In our view, the implementation of ICO loan haircuts as a last resort and the voluntary nature of these new rules will be very reassuring for Spanish banks, as it could dramatically reduce possible losses for the sector.
The new measures help guide the implementation of the already approved EUR11bn support package for SMEs and self-employed individuals (Royal Decree Law approved on 12 March 2021) that has three separate funds: i) a direct aid fund of EUR7bn to provide capital injections; ii) a EUR3bn restructuring fund; and iii) a EUR1bn recapitalisation fund.
The Code of Good Conduct creates a framework for public-private collaboration until December 2022, which could help to guarantee the best use of public resources to help self-employed people and companies. Changes include:
- Loan extensions. For less precarious loans, the repayment of ICO loans has been extended from eight to ten years, as long as the sales volume of the company in question fell by 30% in 2020. If the minimum drop in sales volume is not met, it will be possible to extend the expiration date via an agreement between the two parties. The grace period has also been extended by two more years.
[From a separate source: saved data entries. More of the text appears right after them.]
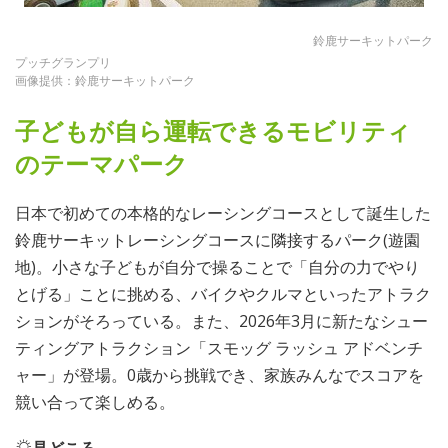
鈴鹿サーキットパーク
プッチグランプリ
画像提供：鈴鹿サーキットパーク
子どもが自ら運転できるモビリティ
のテーマパーク
日本で初めての本格的なレーシングコースとして誕生した
鈴鹿サーキットレーシングコースに隣接するパーク(遊園
地)。小さな子どもが自分で操ることで「自分の力でやり
とげる」ことに挑める、バイクやクルマといったアトラク
ションがそろっている。また、2026年3月に新たなシュー
ティングアトラクション「スモッグ ラッシュ アドベンチ
ャー」が登場。0歳から挑戦でき、家族みんなでスコアを
競い合って楽しめる。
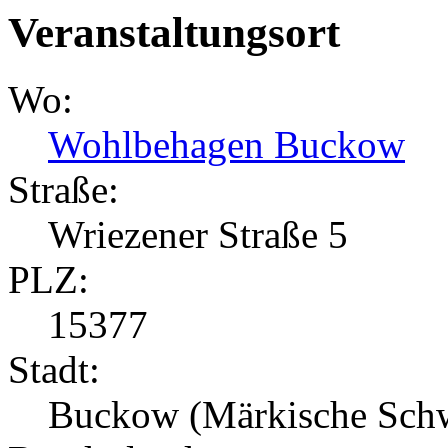
Veranstaltungsort
Wo:
Wohlbehagen Buckow
Straße:
Wriezener Straße 5
PLZ:
15377
Stadt:
Buckow (Märkische Sch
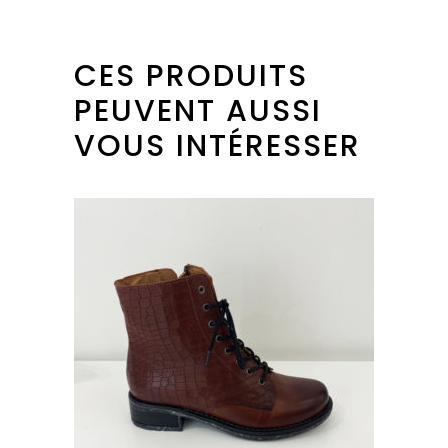
CES PRODUITS
PEUVENT AUSSI
VOUS INTÉRESSER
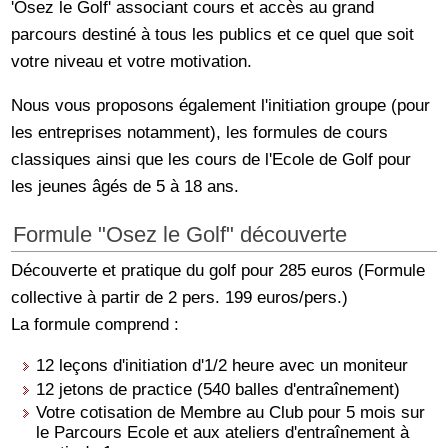
'Osez le Golf' associant cours et accès au grand
parcours destiné à tous les publics et ce quel que soit
votre niveau et votre motivation.
Nous vous proposons également l'initiation groupe (pour
les entreprises notamment), les formules de cours
classiques ainsi que les cours de l'Ecole de Golf pour
les jeunes âgés de 5 à 18 ans.
Formule "Osez le Golf" découverte
Découverte et pratique du golf pour 285 euros (Formule
collective à partir de 2 pers. 199 euros/pers.)
La formule comprend :
12 leçons d'initiation d'1/2 heure avec un moniteur
12 jetons de practice (540 balles d'entraînement)
Votre cotisation de Membre au Club pour 5 mois sur
le Parcours Ecole et aux ateliers d'entraînement à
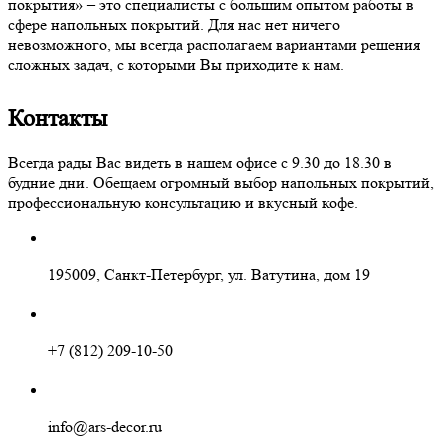
покрытия» – это специалисты с большим опытом работы в
сфере напольных покрытий. Для нас нет ничего
невозможного, мы всегда располагаем вариантами решения
сложных задач, с которыми Вы приходите к нам.
Контакты
Всегда рады Вас видеть в нашем офисе с 9.30 до 18.30 в
будние дни. Обещаем огромный выбор напольных покрытий,
профессиональную консультацию и вкусный кофе.
195009, Санкт-Петербург, ул. Ватутина, дом 19
+7 (812) 209-10-50
info@ars-decor.ru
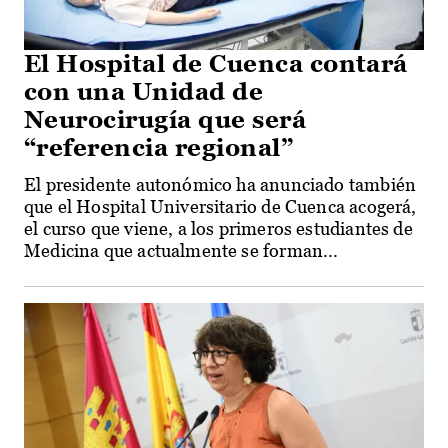
El Hospital de Cuenca contará
con una Unidad de
Neurocirugía que será
“referencia regional”
El presidente autonómico ha anunciado también
que el Hospital Universitario de Cuenca acogerá,
el curso que viene, a los primeros estudiantes de
Medicina que actualmente se forman...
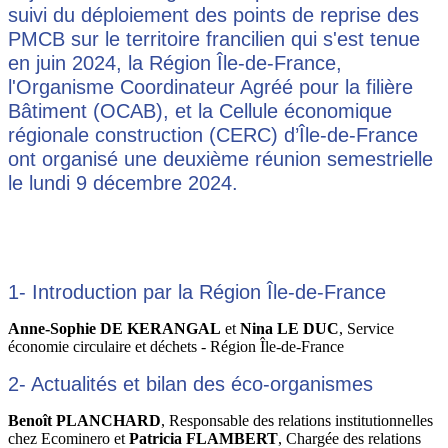
suivi du déploiement des points de reprise des
PMCB sur le territoire francilien qui s'est tenue
en juin 2024, la Région Île-de-France,
l'Organisme Coordinateur Agréé pour la filière
Bâtiment (OCAB), et la Cellule économique
régionale construction (CERC) d’Île-de-France
ont organisé une deuxième réunion semestrielle
le lundi 9 décembre 2024.
1- Introduction par la Région Île-de-France
Anne-Sophie DE KERANGAL
et
Nina LE DUC
, Service
économie circulaire et déchets - Région Île-de-France
2- Actualités et bilan des éco-organismes
Benoît PLANCHARD
, Responsable des relations institutionnelles
chez Ecominero et
Patricia FLAMBERT
, Chargée des relations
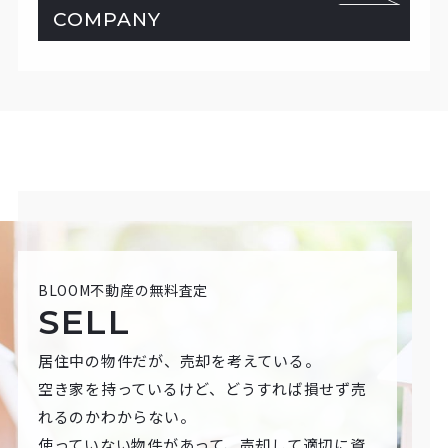
COMPANY
BLOOM不動産の無料査定
SELL
居住中の物件だが、売却を考えている。
空き家を持っているけど、どうすれば損せず売
れるのかわからない。
使っていない物件があって、売却して適切に資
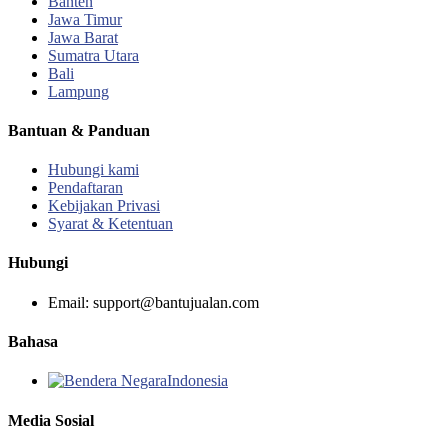
Banten
Jawa Timur
Jawa Barat
Sumatra Utara
Bali
Lampung
Bantuan & Panduan
Hubungi kami
Pendaftaran
Kebijakan Privasi
Syarat & Ketentuan
Hubungi
Email: support@bantujualan.com
Bahasa
Indonesia‎
Media Sosial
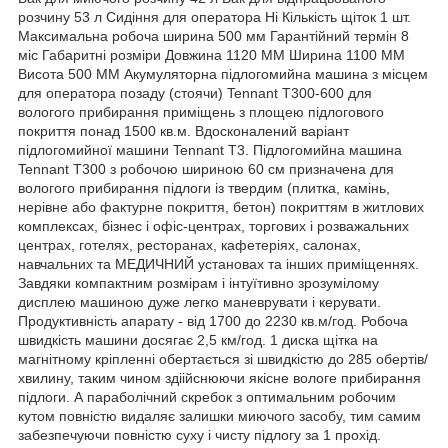
розчину 53 л Сидіння для оператора Hi Кількість щіток 1 шт.
Максимальна робоча ширина 500 мм Гарантійний термін 8
міс Габаритні розміри Довжина 1120 MM Ширина 1100 MM
Висота 500 MM Акумуляторна підлогомийна машина з місцем
для оператора позаду (стоячи) Tennant T300-600 для
вологого прибирання приміщень з площею підлогового
покриття понад 1500 кв.м. Вдосконалений варіант
підлогомийної машини Tennant T3. Підлогомийна машина
Tennant T300 з робочою шириною 60 см призначена для
вологого прибирання підлоги із твердим (плитка, камінь,
нерівне або фактурне покриття, бетон) покриттям в житлових
комплексах, бізнес і офіс-центрах, торгових і розважальних
центрах, готелях, ресторанах, кафетеріях, салонах,
навчальних та МЕДИЧНИЙ установах та інших приміщеннях.
Завдяки компактним розмірам і інтуїтивно зрозумілому
дисплею машиною дуже легко маневрувати і керувати.
Продуктивність апарату - від 1700 до 2230 кв.м/год. Робоча
швидкість машини досягає 2,5 км/год. 1 диска щітка на
магнітному кріпленні обертається зі швидкістю до 285 обертів/
хвилину, таким чином здіійснюючи якісне вологе прибирання
підлоги. А параболічний скребок з оптимальним робочим
кутом повністю видаляє залишки миючого засобу, тим самим
забезпечуючи повністю суху і чисту підлогу за 1 прохід.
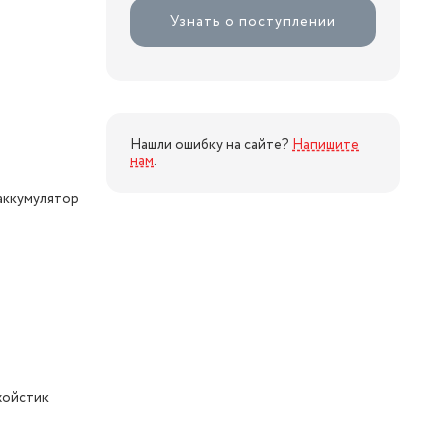
Узнать о поступлении
Нашли ошибку на сайте?
Напишите
нам
.
аккумулятор
жойстик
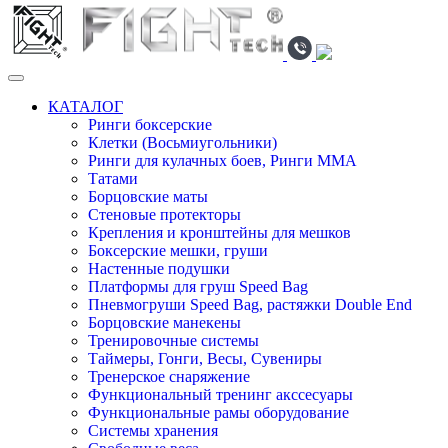
КАТАЛОГ
Ринги боксерские
Клетки (Восьмиугольники)
Ринги для кулачных боев, Ринги ММА
Татами
Борцовские маты
Стеновые протекторы
Крепления и кронштейны для мешков
Боксерские мешки, груши
Настенные подушки
Платформы для груш Speed Bag
Пневмогруши Speed Bag, растяжки Double End
Борцовские манекены
Тренировочные системы
Таймеры, Гонги, Весы, Сувениры
Тренерское снаряжение
Функциональный тренинг акссесуары
Функциональные рамы оборудование
Системы хранения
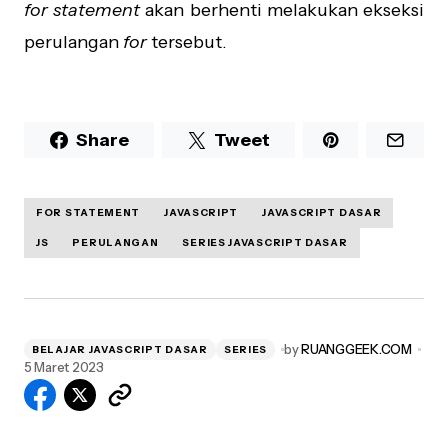
for statement
akan berhenti melakukan ekseksi
perulangan
for
tersebut.
Share
Tweet
FOR STATEMENT
JAVASCRIPT
JAVASCRIPT DASAR
JS
PERULANGAN
SERIES JAVASCRIPT DASAR
by
RUANGGEEK.COM
BELAJAR JAVASCRIPT DASAR
SERIES
5 Maret 2023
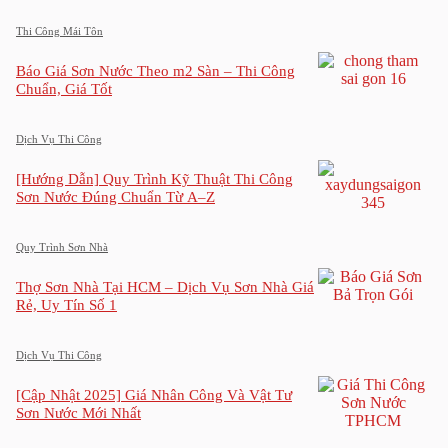
Thi Công Mái Tôn
Báo Giá Sơn Nước Theo m2 Sàn – Thi Công
Chuẩn, Giá Tốt
Dịch Vụ Thi Công
[Hướng Dẫn] Quy Trình Kỹ Thuật Thi Công
Sơn Nước Đúng Chuẩn Từ A–Z
Quy Trình Sơn Nhà
Thợ Sơn Nhà Tại HCM – Dịch Vụ Sơn Nhà Giá
Rẻ, Uy Tín Số 1
Dịch Vụ Thi Công
[Cập Nhật 2025] Giá Nhân Công Và Vật Tư
Sơn Nước Mới Nhất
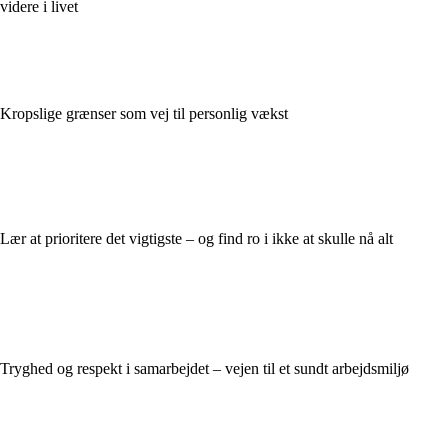
videre i livet
Kropslige grænser som vej til personlig vækst
Lær at prioritere det vigtigste – og find ro i ikke at skulle nå alt
Tryghed og respekt i samarbejdet – vejen til et sundt arbejdsmiljø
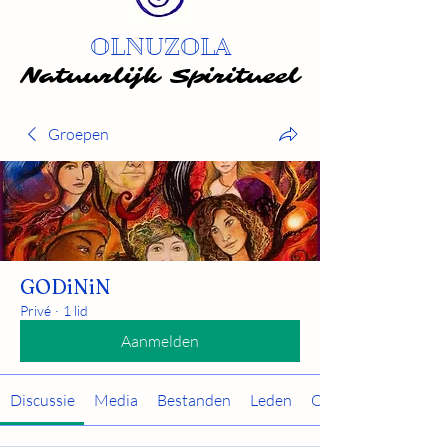
OLNUZOLA
Natuurlijk Spiritueel
Natuurlijk Spiritueel
Groepen
GODiNiN
Privé
·
1 lid
Aanmelden
Discussie
Media
Bestanden
Leden
Over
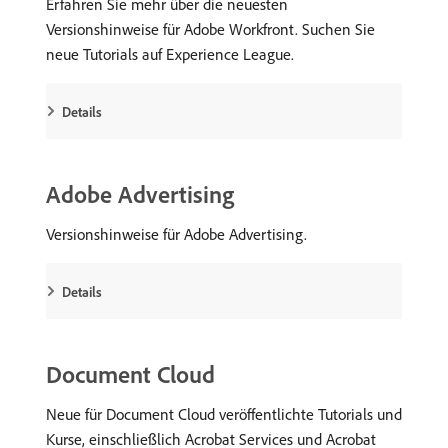
Erfahren Sie mehr über die neuesten
Versionshinweise für Adobe Workfront. Suchen Sie
neue Tutorials auf Experience League.
Details
Adobe Advertising
Versionshinweise für Adobe Advertising.
Details
Document Cloud
Neue für Document Cloud veröffentlichte Tutorials und
Kurse, einschließlich Acrobat Services und Acrobat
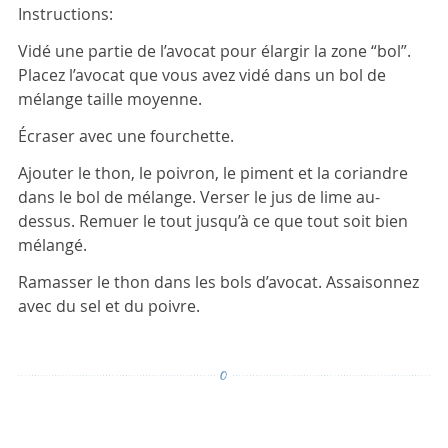
Instructions:
Vidé une partie de l’avocat pour élargir la zone “bol”.
Placez l’avocat que vous avez vidé dans un bol de
mélange taille moyenne.
Écraser avec une fourchette.
Ajouter le thon, le poivron, le piment et la coriandre
dans le bol de mélange. Verser le jus de lime au-
dessus. Remuer le tout jusqu’à ce que tout soit bien
mélangé.
Ramasser le thon dans les bols d’avocat. Assaisonnez
avec du sel et du poivre.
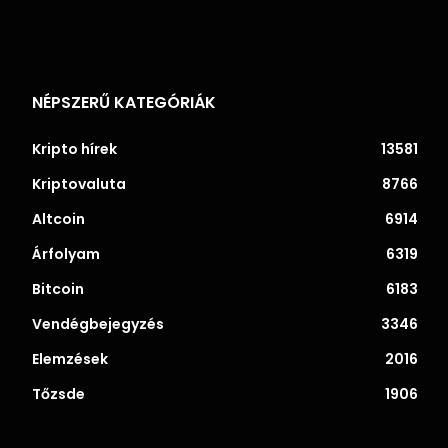
NÉPSZERŰ KATEGÓRIÁK
Kripto hírek
13581
Kriptovaluta
8766
Altcoin
6914
Árfolyam
6319
Bitcoin
6183
Vendégbejegyzés
3346
Elemzések
2016
Tőzsde
1906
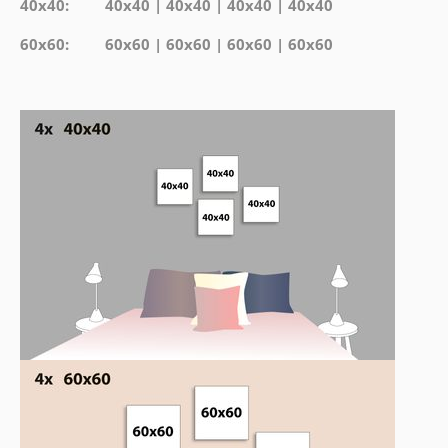
40x40: 40x40 | 40x40 | 40x40 | 40x40
60x60: 60x60 | 60x60 | 60x60 | 60x60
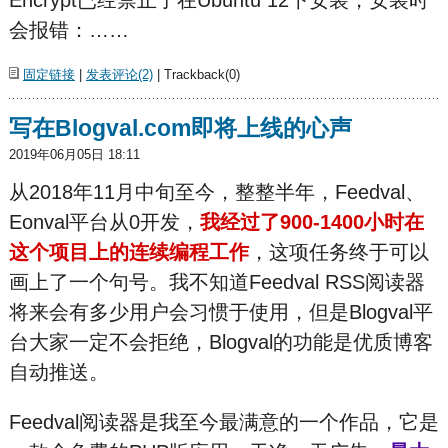
会报错：……
固定链接
|
发表评论(2)
| Trackback(0)
写在Blogval.com即将上线的心声
2019年06月05日 18:11
从2018年11月中旬至今，整整半年，Feedval、
Eonval平台从0开发，
我经过了900-1400小时在
这个项目上的连续编程工作
，这项任务终于可以
画上了一个句号。我不知道Feedval RSS阅读器
将来会有多少用户会习惯于使用，但是Blogval平
台大家一定不会拒绝，Blogval的功能是优质博客
自动推送。
Feedval阅读器是我至今最满意的一个作品，它是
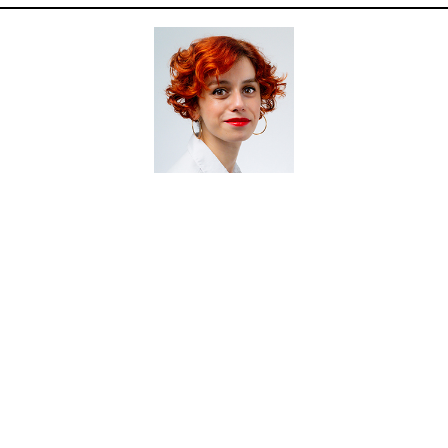
com ciência para consumidores exigentes e 
rreira
,
farmacêutica
e fundadora da comunidade “
a pele q
Cria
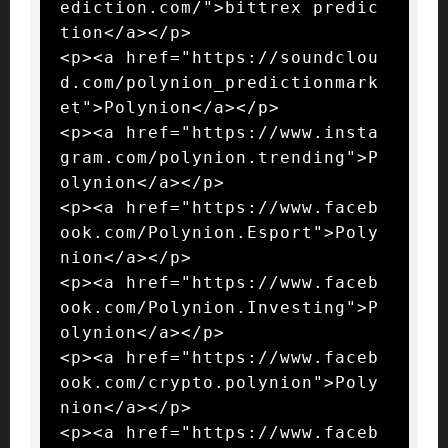
ediction.com/">bittrex predic
tion</a></p>

<p><a href="https://soundclou
d.com/polynion_predictionmark
et">Polynion</a></p>

<p><a href="https://www.insta
gram.com/polynion.trending">P
olynion</a></p>

<p><a href="https://www.faceb
ook.com/Polynion.Esport">Poly
nion</a></p>

<p><a href="https://www.faceb
ook.com/Polynion.Investing">P
olynion</a></p>

<p><a href="https://www.faceb
ook.com/crypto.polynion">Poly
nion</a></p>

<p><a href="https://www.faceb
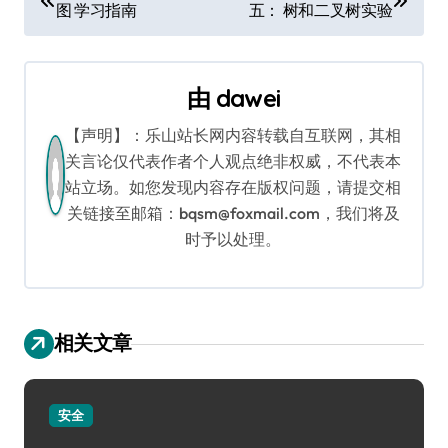
图 学习指南
五： 树和二叉树实验
章
导
由
dawei
航
【声明】：乐山站长网内容转载自互联网，其相
关言论仅代表作者个人观点绝非权威，不代表本
站立场。如您发现内容存在版权问题，请提交相
关链接至邮箱：bqsm@foxmail.com，我们将及
时予以处理。
相关文章
安全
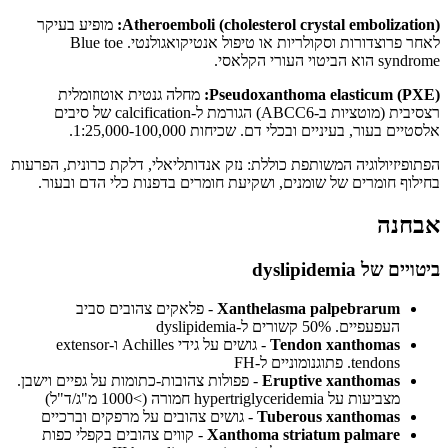
Atheroemboli (cholesterol crystal embolization):
מופיע בעיקר
לאחר פרוצדורות וסקולריות או טיפול אנטיקואגולנטי. Blue toe
syndrome הוא הביטוי העורי הקלאסי.
Pseudoxanthoma elasticum (PXE):
מחלה גנטית אוטוזומלית
רצסיבית (מוטציות ב-ABCC6) הגורמת ל-calcification של סיבים
אלסטיים בעור, בעיניים ובכלי דם. שכיחות 1:25,000-100,000.
הפתופיזיולוגיה המשותפת כוללת: נזק אנדותליאלי, דלקת כרונית, הפרעות
בחילוף חומרים של שומנים, ושקיעת חומרים בדפנות כלי הדם ובעור.
אבחנה
ביטויים של dyslipidemia
Xanthelasma palpebrarum
- פלאקים צהובים סביב
העפעפיים. 50% קשורים ל-dyslipidemia
Tendon xanthomas
- גושים על גידי Achilles ו-extensor
tendons. פתוגנומוניים ל-FH
Eruptive xanthomas
- פפולות צהובות-כתומות על גפיים וישבן.
מצביעות על hypertriglyceridemia חמורה (>1000 מ"ג/ד"ל)
Tuberous xanthomas
- גושים צהובים על מרפקים וברכיים
Xanthoma striatum palmare
- קווים צהובים בקפלי כפות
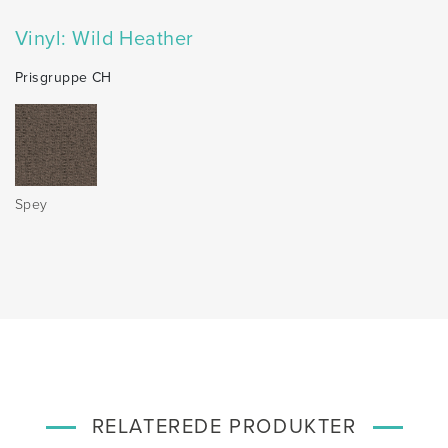
Vinyl: Wild Heather
Prisgruppe CH
Spey
RELATEREDE PRODUKTER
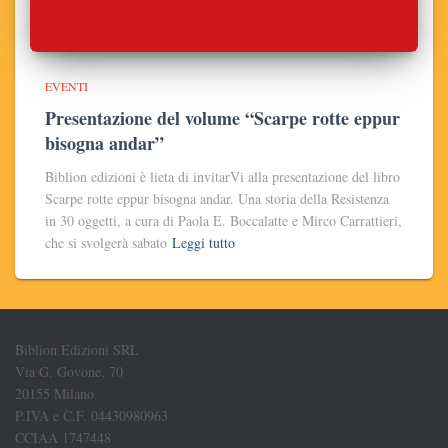
EVENTI
Presentazione del volume “Scarpe rotte eppur
bisogna andar”
Biblion edizioni è lieta di invitarVi alla presentazione del libro
Scarpe rotte eppur bisogna andar. Una storia della Resistenza
in 30 oggetti, a cura di Paola E. Boccalatte e Mirco Carrattieri,
che si svolgerà sabato
Leggi tutto
Biblion Edizioni SRL
Via G. Govone, 70
20155 Milano
P.IVA e C.F. 04430980963
CCIAA 1747448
- Capital injection via debt-to-equity conversion. Loans can be converted into participatory loans through public guarantees. In addition to alleviating debt burdens, this measure can strengthen companies’ solvency as such loans also have a capital component. To benefit from this measure, the criteria are: i) a company’s sales volume should have fallen by at least 30% in 2020; ii) its post-tax profits should have been negative in 2020; and iii) it should not be bankrupt or have defaulted on any bank loans.
- ICO loan haircut. As a last resort, the principal amount of some ICO lending may be reduced when other solutions, such as payment extensions or debt-to-equity conversions, are deemed to be insufficient. To be eligible for a haircut of 50%, a company’s sales volumes must have fallen by less than 70% in 2020. For a haircut of 75%, sales volumes must have fallen by more than 70%.
The deadline to apply for these measures is 1 December 2022, as long as the EUR3bn total amount has not been exhausted for the following: i) EUR2.75bn for guarantees managed by the ICO; ii) EUR100mn for CESCE guarantees; and iii) EUR150mn for CERSA guarantees.